◆ **DATA EXTRACTS**:
################

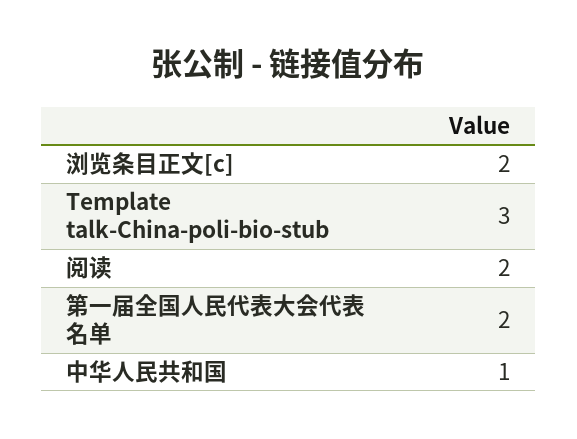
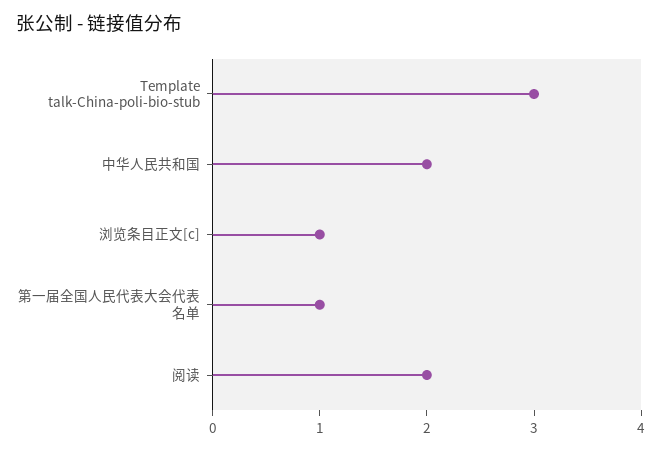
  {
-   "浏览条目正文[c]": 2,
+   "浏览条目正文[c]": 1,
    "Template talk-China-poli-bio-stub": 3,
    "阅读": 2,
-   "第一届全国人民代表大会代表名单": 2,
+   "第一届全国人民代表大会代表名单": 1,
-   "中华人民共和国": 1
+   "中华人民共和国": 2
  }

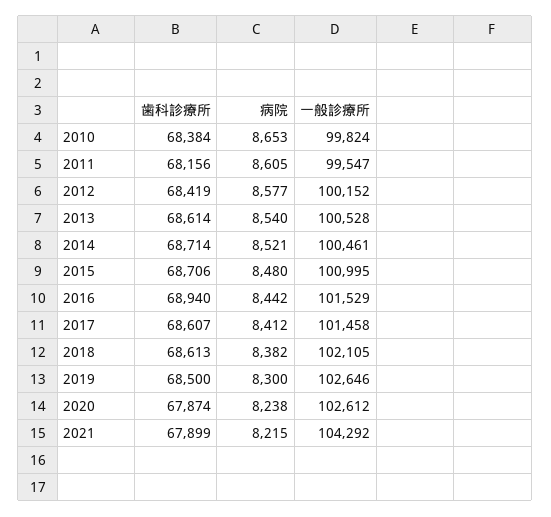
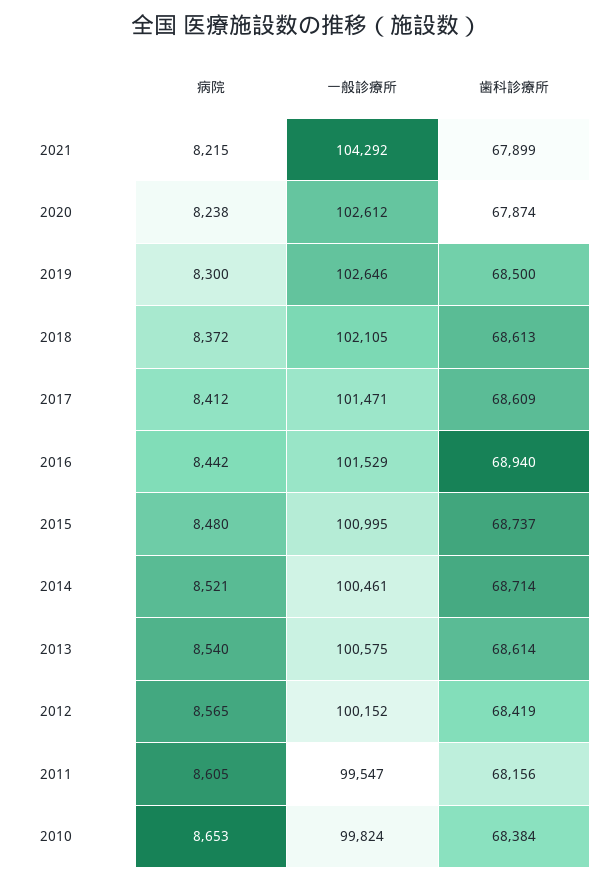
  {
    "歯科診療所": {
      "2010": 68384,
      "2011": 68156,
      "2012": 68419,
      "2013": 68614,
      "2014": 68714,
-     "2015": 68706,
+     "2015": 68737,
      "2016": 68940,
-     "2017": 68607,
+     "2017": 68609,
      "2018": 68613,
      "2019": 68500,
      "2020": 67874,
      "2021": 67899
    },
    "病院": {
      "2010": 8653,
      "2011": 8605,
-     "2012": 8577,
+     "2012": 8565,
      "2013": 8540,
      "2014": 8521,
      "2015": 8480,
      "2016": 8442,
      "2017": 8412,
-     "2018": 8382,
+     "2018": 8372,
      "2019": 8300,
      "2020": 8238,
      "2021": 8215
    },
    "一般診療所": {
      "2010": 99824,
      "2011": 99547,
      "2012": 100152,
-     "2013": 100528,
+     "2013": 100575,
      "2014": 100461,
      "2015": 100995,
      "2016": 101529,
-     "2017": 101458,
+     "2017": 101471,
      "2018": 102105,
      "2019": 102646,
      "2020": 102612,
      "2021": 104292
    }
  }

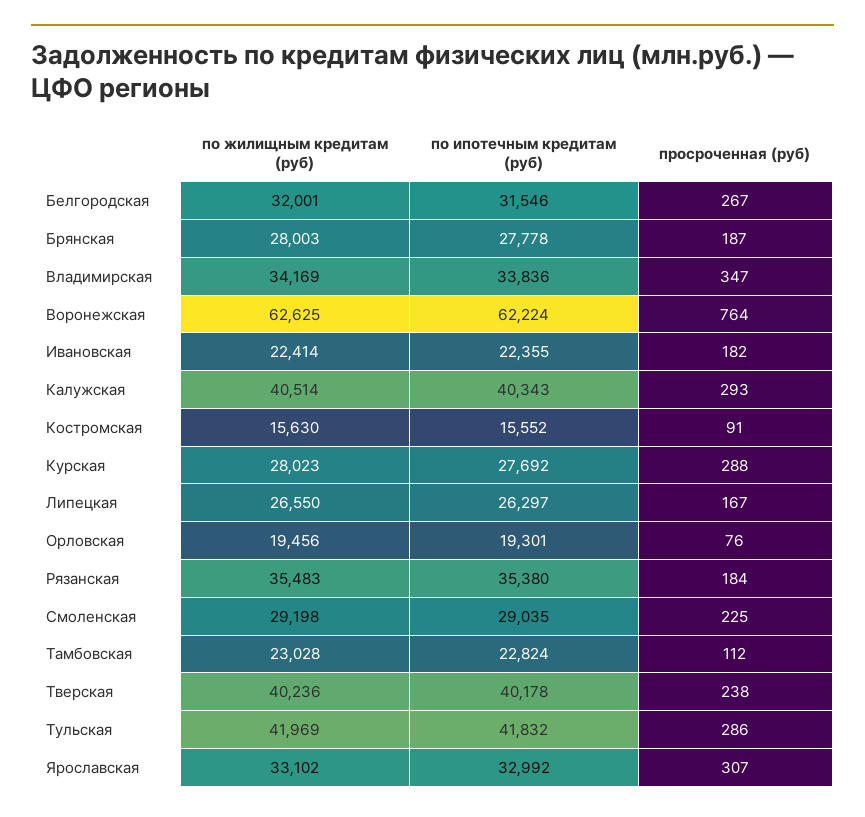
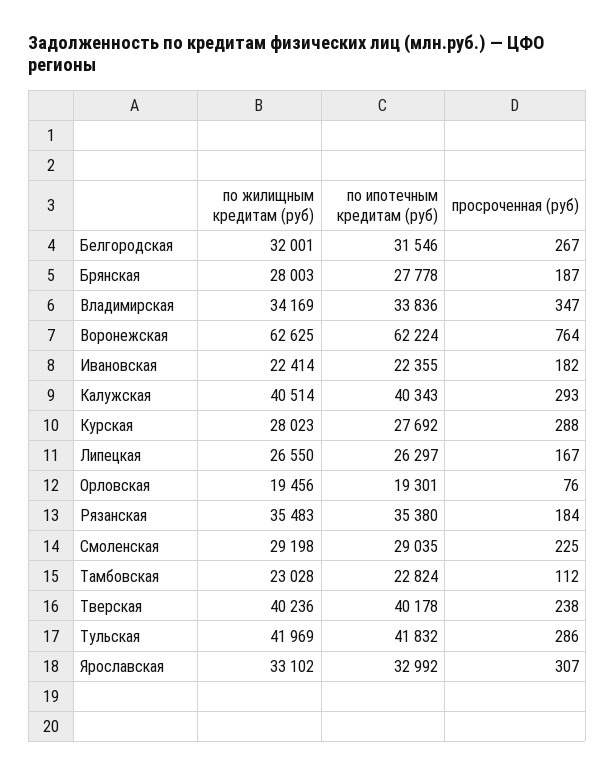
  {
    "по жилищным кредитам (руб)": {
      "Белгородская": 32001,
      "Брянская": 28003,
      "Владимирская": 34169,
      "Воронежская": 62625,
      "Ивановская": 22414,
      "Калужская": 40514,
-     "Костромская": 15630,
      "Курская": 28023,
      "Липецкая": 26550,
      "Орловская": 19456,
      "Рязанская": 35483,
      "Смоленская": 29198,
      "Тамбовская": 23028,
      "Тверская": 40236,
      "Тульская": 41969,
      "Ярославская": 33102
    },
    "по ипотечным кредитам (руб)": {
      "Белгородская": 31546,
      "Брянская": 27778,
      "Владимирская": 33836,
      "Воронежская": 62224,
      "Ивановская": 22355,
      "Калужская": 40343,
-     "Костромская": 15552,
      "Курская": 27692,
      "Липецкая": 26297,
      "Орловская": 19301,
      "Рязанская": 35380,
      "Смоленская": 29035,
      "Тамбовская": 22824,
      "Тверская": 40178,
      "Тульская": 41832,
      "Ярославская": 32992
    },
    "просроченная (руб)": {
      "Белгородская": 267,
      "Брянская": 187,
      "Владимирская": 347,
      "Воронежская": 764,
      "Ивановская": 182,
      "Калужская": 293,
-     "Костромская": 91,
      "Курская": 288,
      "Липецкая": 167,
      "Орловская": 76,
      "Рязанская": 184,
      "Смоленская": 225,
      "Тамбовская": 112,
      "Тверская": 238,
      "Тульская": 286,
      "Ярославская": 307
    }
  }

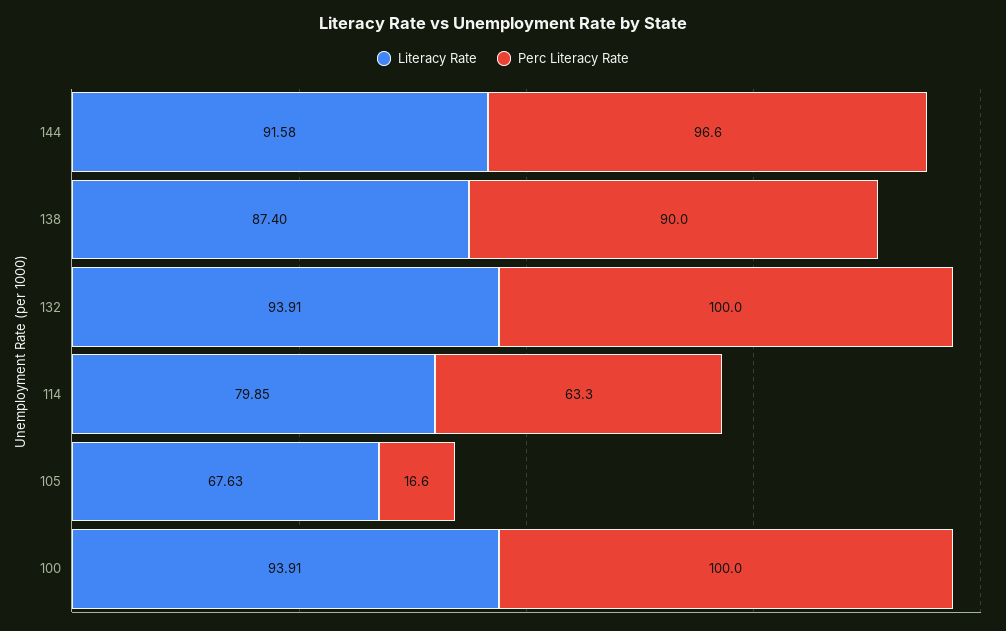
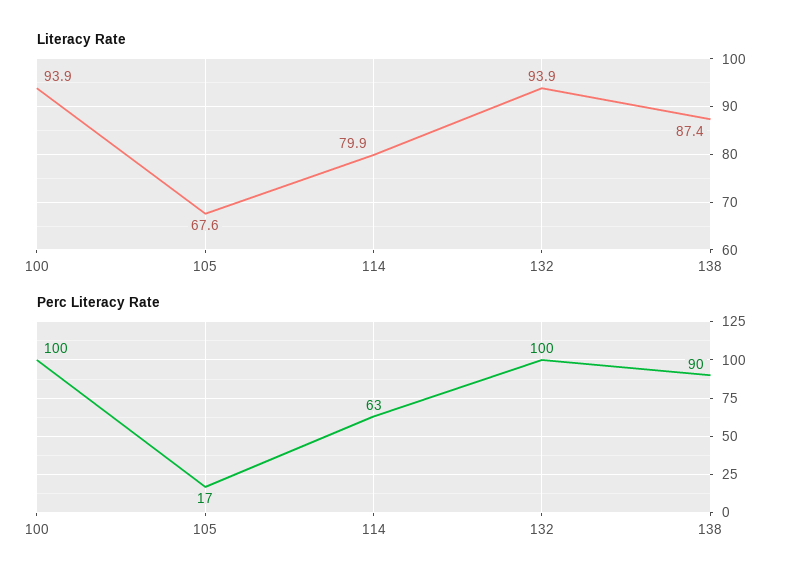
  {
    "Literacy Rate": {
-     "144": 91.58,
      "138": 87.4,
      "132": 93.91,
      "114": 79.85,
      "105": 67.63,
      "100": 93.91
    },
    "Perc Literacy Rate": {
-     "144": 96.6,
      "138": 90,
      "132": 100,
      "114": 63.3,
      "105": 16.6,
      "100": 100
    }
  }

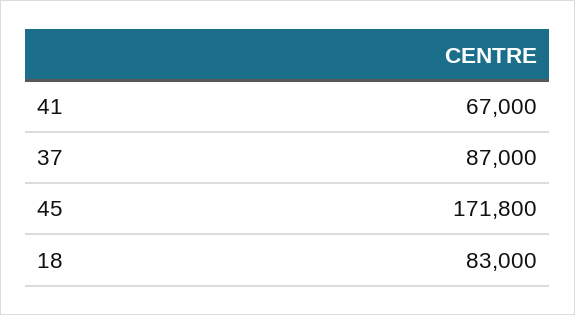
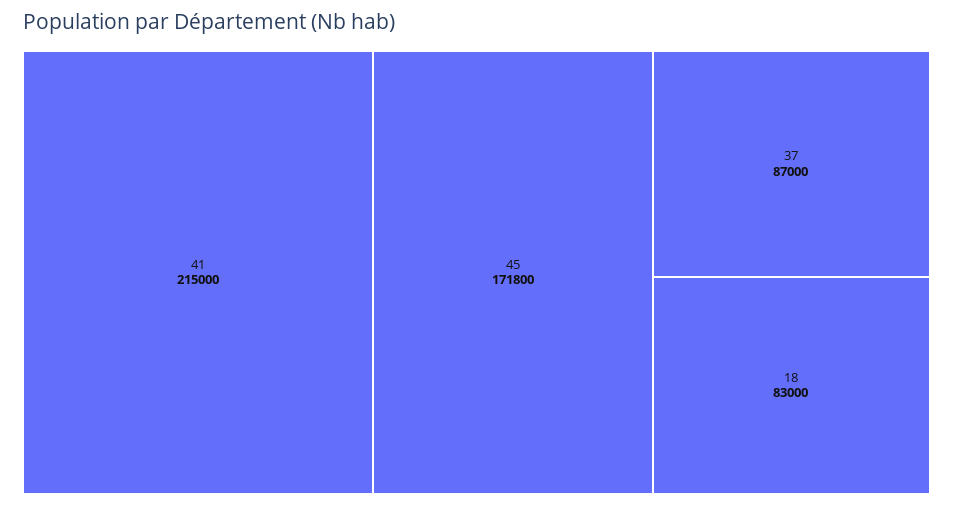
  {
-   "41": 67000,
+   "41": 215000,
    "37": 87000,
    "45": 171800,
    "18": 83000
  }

################

◆ **DIRECTIONS**: Hand back the data exactly as it appears, with all pictures cut.

◆ **SOLUTION**:
  {
-   "浏览条目正文[c]": 2,
+   "浏览条目正文[c]": 1,
    "Template talk-China-poli-bio-stub": 3,
    "阅读": 2,
-   "第一届全国人民代表大会代表名单": 2,
+   "第一届全国人民代表大会代表名单": 1,
-   "中华人民共和国": 1
+   "中华人民共和国": 2
  }

  {
    "歯科診療所": {
      "2010": 68384,
      "2011": 68156,
      "2012": 68419,
      "2013": 68614,
      "2014": 68714,
-     "2015": 68706,
+     "2015": 68737,
      "2016": 68940,
-     "2017": 68607,
+     "2017": 68609,
      "2018": 68613,
      "2019": 68500,
      "2020": 67874,
      "2021": 67899
    },
    "病院": {
      "2010": 8653,
      "2011": 8605,
-     "2012": 8577,
+     "2012": 8565,
      "2013": 8540,
      "2014": 8521,
      "2015": 8480,
      "2016": 8442,
      "2017": 8412,
-     "2018": 8382,
+     "2018": 8372,
      "2019": 8300,
      "2020": 8238,
      "2021": 8215
    },
    "一般診療所": {
      "2010": 99824,
      "2011": 99547,
      "2012": 100152,
-     "2013": 100528,
+     "2013": 100575,
      "2014": 100461,
      "2015": 100995,
      "2016": 101529,
-     "2017": 101458,
+     "2017": 101471,
      "2018": 102105,
      "2019": 102646,
      "2020": 102612,
      "2021": 104292
    }
  }

  {
    "по жилищным кредитам (руб)": {
      "Белгородская": 32001,
      "Брянская": 28003,
      "Владимирская": 34169,
      "Воронежская": 62625,
      "Ивановская": 22414,
      "Калужская": 40514,
-     "Костромская": 15630,
      "Курская": 28023,
      "Липецкая": 26550,
      "Орловская": 19456,
      "Рязанская": 35483,
      "Смоленская": 29198,
      "Тамбовская": 23028,
      "Тверская": 40236,
      "Тульская": 41969,
      "Ярославская": 33102
    },
    "по ипотечным кредитам (руб)": {
      "Белгородская": 31546,
      "Брянская": 27778,
      "Владимирская": 33836,
      "Воронежская": 62224,
      "Ивановская": 22355,
      "Калужская": 40343,
-     "Костромская": 15552,
      "Курская": 27692,
      "Липецкая": 26297,
      "Орловская": 19301,
      "Рязанская": 35380,
      "Смоленская": 29035,
      "Тамбовская": 22824,
      "Тверская": 40178,
      "Тульская": 41832,
      "Ярославская": 32992
    },
    "просроченная (руб)": {
      "Белгородская": 267,
      "Брянская": 187,
      "Владимирская": 347,
      "Воронежская": 764,
      "Ивановская": 182,
      "Калужская": 293,
-     "Костромская": 91,
      "Курская": 288,
      "Липецкая": 167,
      "Орловская": 76,
      "Рязанская": 184,
      "Смоленская": 225,
      "Тамбовская": 112,
      "Тверская": 238,
      "Тульская": 286,
      "Ярославская": 307
    }
  }

  {
    "Literacy Rate": {
-     "144": 91.58,
      "138": 87.4,
      "132": 93.91,
      "114": 79.85,
      "105": 67.63,
      "100": 93.91
    },
    "Perc Literacy Rate": {
-     "144": 96.6,
      "138": 90,
      "132": 100,
      "114": 63.3,
      "105": 16.6,
      "100": 100
    }
  }

  {
-   "41": 67000,
+   "41": 215000,
    "37": 87000,
    "45": 171800,
    "18": 83000
  }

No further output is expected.